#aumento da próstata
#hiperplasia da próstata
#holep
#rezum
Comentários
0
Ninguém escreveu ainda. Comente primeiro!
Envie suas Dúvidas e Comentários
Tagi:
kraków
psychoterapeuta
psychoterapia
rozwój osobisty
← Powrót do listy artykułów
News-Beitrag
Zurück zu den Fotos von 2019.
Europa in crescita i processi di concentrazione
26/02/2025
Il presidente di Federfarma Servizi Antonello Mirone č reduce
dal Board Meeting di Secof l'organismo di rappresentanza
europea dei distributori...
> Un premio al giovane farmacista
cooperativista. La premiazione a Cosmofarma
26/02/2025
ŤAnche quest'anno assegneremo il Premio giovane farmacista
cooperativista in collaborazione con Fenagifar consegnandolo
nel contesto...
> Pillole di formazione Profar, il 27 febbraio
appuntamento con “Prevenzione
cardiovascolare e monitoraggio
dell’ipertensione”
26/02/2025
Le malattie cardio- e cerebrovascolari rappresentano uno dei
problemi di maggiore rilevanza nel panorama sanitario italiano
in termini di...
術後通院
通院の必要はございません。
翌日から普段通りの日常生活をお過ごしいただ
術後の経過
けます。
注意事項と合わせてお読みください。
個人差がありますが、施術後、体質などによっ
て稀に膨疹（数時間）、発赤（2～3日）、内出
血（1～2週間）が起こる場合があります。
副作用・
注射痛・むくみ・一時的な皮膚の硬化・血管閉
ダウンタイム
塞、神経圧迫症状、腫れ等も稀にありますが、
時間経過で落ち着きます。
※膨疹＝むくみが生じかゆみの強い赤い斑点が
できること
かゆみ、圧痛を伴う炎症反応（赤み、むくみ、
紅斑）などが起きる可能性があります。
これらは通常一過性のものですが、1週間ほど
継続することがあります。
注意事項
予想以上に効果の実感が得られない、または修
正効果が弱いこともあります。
= = =
- _PROBLEM TO SOLVE_: Go through the data and show every line where "Comentários" occurs.

- _RESPONSE TO THIS EXERCISE_:
Comentários
Envie suas Dúvidas e Comentários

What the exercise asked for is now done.